[What you have to do]
In the listing below, every entry should be duplicated exactly.

[Records for the task]
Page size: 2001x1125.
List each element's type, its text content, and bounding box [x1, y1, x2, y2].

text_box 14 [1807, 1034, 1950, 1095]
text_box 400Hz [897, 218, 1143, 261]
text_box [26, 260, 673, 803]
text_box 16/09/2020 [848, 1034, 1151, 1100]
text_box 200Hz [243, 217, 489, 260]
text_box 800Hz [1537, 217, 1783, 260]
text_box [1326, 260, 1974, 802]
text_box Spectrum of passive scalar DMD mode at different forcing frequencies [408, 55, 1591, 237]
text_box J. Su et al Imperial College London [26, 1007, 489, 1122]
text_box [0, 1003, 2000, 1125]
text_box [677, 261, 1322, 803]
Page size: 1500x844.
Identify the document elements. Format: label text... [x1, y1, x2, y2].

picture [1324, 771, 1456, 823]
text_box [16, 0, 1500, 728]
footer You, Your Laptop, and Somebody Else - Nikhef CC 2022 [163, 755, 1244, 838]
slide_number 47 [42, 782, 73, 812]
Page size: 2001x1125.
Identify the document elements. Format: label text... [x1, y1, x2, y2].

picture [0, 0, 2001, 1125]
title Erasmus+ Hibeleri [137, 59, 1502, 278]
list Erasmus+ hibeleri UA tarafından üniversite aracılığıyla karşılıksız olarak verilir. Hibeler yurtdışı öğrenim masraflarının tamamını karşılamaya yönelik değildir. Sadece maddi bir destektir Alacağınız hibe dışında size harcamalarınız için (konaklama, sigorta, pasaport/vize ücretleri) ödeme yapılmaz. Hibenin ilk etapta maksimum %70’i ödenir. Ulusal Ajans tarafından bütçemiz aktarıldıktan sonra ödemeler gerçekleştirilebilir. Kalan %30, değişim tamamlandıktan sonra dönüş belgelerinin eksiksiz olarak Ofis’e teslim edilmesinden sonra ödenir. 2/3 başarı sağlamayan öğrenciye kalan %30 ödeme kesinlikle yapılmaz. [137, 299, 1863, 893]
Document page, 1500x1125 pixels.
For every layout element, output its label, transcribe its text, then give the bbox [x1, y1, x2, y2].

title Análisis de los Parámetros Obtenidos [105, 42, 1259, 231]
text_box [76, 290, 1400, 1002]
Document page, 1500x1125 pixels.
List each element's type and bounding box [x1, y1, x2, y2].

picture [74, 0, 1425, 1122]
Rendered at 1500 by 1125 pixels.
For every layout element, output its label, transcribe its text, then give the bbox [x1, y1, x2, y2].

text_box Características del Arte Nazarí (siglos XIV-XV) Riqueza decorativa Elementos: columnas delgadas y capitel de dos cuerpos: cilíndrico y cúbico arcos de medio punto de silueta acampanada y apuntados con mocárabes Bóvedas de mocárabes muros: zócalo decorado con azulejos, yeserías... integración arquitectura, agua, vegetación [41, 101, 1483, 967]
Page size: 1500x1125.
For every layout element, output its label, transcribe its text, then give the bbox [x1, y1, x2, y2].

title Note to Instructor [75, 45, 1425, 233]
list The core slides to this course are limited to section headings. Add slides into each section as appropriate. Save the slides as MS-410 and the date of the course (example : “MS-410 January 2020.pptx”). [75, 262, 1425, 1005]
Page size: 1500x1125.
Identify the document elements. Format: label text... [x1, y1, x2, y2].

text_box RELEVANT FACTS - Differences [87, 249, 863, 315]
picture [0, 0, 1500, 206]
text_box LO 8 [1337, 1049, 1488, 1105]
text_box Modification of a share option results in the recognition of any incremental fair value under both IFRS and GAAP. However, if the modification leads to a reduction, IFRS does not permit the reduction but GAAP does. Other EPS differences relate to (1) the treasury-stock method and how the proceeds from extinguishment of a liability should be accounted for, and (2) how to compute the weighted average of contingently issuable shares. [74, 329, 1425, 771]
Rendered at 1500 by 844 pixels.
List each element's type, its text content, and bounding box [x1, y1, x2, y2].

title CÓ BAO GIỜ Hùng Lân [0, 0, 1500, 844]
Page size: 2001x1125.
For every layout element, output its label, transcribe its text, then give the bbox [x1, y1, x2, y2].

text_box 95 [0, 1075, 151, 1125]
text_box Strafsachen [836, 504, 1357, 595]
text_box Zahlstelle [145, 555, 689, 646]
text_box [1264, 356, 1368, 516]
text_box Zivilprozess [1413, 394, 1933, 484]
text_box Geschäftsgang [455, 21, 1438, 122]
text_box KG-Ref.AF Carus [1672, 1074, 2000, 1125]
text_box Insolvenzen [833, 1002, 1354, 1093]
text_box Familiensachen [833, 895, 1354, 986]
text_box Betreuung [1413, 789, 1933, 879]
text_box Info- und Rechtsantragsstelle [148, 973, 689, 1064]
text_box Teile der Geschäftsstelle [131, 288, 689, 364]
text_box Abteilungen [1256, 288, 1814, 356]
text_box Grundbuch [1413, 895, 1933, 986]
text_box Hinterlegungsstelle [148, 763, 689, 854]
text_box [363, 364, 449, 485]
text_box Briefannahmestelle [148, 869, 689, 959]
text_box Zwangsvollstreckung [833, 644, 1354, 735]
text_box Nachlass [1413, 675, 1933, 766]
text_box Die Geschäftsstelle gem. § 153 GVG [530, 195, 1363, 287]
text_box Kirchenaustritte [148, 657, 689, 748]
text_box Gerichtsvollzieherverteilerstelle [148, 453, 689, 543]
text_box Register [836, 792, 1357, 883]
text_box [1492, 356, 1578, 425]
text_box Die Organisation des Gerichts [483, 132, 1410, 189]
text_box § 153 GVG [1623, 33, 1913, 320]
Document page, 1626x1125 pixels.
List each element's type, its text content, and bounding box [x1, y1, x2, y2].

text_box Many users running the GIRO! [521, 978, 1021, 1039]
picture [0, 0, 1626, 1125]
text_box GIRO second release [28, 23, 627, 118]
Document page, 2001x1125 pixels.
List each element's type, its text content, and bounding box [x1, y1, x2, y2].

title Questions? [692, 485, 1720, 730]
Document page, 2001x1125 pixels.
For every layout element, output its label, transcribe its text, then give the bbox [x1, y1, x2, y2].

[Problem solution]
Page size: 2001x1125.
List each element's type, its text content, and bounding box [x1, y1, x2, y2].

text_box 14 [1807, 1034, 1950, 1095]
text_box 400Hz [897, 218, 1143, 261]
text_box [26, 260, 673, 803]
text_box 16/09/2020 [848, 1034, 1151, 1100]
text_box 200Hz [243, 217, 489, 260]
text_box 800Hz [1537, 217, 1783, 260]
text_box [1326, 260, 1974, 802]
text_box Spectrum of passive scalar DMD mode at different forcing frequencies [408, 55, 1591, 237]
text_box J. Su et al Imperial College London [26, 1007, 489, 1122]
text_box [0, 1003, 2000, 1125]
text_box [677, 261, 1322, 803]
Page size: 1500x844.
Identify the document elements. Format: label text... [x1, y1, x2, y2].

picture [1324, 771, 1456, 823]
text_box [16, 0, 1500, 728]
footer You, Your Laptop, and Somebody Else - Nikhef CC 2022 [163, 755, 1244, 838]
slide_number 47 [42, 782, 73, 812]
Page size: 2001x1125.
Identify the document elements. Format: label text... [x1, y1, x2, y2].

picture [0, 0, 2001, 1125]
title Erasmus+ Hibeleri [137, 59, 1502, 278]
list Erasmus+ hibeleri UA tarafından üniversite aracılığıyla karşılıksız olarak verilir. Hibeler yurtdışı öğrenim masraflarının tamamını karşılamaya yönelik değildir. Sadece maddi bir destektir Alacağınız hibe dışında size harcamalarınız için (konaklama, sigorta, pasaport/vize ücretleri) ödeme yapılmaz. Hibenin ilk etapta maksimum %70’i ödenir. Ulusal Ajans tarafından bütçemiz aktarıldıktan sonra ödemeler gerçekleştirilebilir. Kalan %30, değişim tamamlandıktan sonra dönüş belgelerinin eksiksiz olarak Ofis’e teslim edilmesinden sonra ödenir. 2/3 başarı sağlamayan öğrenciye kalan %30 ödeme kesinlikle yapılmaz. [137, 299, 1863, 893]
Document page, 1500x1125 pixels.
For every layout element, output its label, transcribe its text, then give the bbox [x1, y1, x2, y2].

title Análisis de los Parámetros Obtenidos [105, 42, 1259, 231]
text_box [76, 290, 1400, 1002]
Document page, 1500x1125 pixels.
List each element's type and bounding box [x1, y1, x2, y2].

picture [74, 0, 1425, 1122]
Rendered at 1500 by 1125 pixels.
For every layout element, output its label, transcribe its text, then give the bbox [x1, y1, x2, y2].

text_box Características del Arte Nazarí (siglos XIV-XV) Riqueza decorativa Elementos: columnas delgadas y capitel de dos cuerpos: cilíndrico y cúbico arcos de medio punto de silueta acampanada y apuntados con mocárabes Bóvedas de mocárabes muros: zócalo decorado con azulejos, yeserías... integración arquitectura, agua, vegetación [41, 101, 1483, 967]
Page size: 1500x1125.
For every layout element, output its label, transcribe its text, then give the bbox [x1, y1, x2, y2].

title Note to Instructor [75, 45, 1425, 233]
list The core slides to this course are limited to section headings. Add slides into each section as appropriate. Save the slides as MS-410 and the date of the course (example : “MS-410 January 2020.pptx”). [75, 262, 1425, 1005]
Page size: 1500x1125.
Identify the document elements. Format: label text... [x1, y1, x2, y2].

text_box RELEVANT FACTS - Differences [87, 249, 863, 315]
picture [0, 0, 1500, 206]
text_box LO 8 [1337, 1049, 1488, 1105]
text_box Modification of a share option results in the recognition of any incremental fair value under both IFRS and GAAP. However, if the modification leads to a reduction, IFRS does not permit the reduction but GAAP does. Other EPS differences relate to (1) the treasury-stock method and how the proceeds from extinguishment of a liability should be accounted for, and (2) how to compute the weighted average of contingently issuable shares. [74, 329, 1425, 771]
Rendered at 1500 by 844 pixels.
List each element's type, its text content, and bounding box [x1, y1, x2, y2].

title CÓ BAO GIỜ Hùng Lân [0, 0, 1500, 844]
Page size: 2001x1125.
For every layout element, output its label, transcribe its text, then give the bbox [x1, y1, x2, y2].

text_box 95 [0, 1075, 151, 1125]
text_box Strafsachen [836, 504, 1357, 595]
text_box Zahlstelle [145, 555, 689, 646]
text_box [1264, 356, 1368, 516]
text_box Zivilprozess [1413, 394, 1933, 484]
text_box Geschäftsgang [455, 21, 1438, 122]
text_box KG-Ref.AF Carus [1672, 1074, 2000, 1125]
text_box Insolvenzen [833, 1002, 1354, 1093]
text_box Familiensachen [833, 895, 1354, 986]
text_box Betreuung [1413, 789, 1933, 879]
text_box Info- und Rechtsantragsstelle [148, 973, 689, 1064]
text_box Teile der Geschäftsstelle [131, 288, 689, 364]
text_box Abteilungen [1256, 288, 1814, 356]
text_box Grundbuch [1413, 895, 1933, 986]
text_box Hinterlegungsstelle [148, 763, 689, 854]
text_box [363, 364, 449, 485]
text_box Briefannahmestelle [148, 869, 689, 959]
text_box Zwangsvollstreckung [833, 644, 1354, 735]
text_box Nachlass [1413, 675, 1933, 766]
text_box Die Geschäftsstelle gem. § 153 GVG [530, 195, 1363, 287]
text_box Kirchenaustritte [148, 657, 689, 748]
text_box Gerichtsvollzieherverteilerstelle [148, 453, 689, 543]
text_box Register [836, 792, 1357, 883]
text_box [1492, 356, 1578, 425]
text_box Die Organisation des Gerichts [483, 132, 1410, 189]
text_box § 153 GVG [1623, 33, 1913, 320]
Document page, 1626x1125 pixels.
List each element's type, its text content, and bounding box [x1, y1, x2, y2].

text_box Many users running the GIRO! [521, 978, 1021, 1039]
picture [0, 0, 1626, 1125]
text_box GIRO second release [28, 23, 627, 118]
Document page, 2001x1125 pixels.
List each element's type, its text content, and bounding box [x1, y1, x2, y2].

title Questions? [692, 485, 1720, 730]
Document page, 2001x1125 pixels.
For every layout element, output its label, transcribe its text, then give the bbox [x1, y1, x2, y2].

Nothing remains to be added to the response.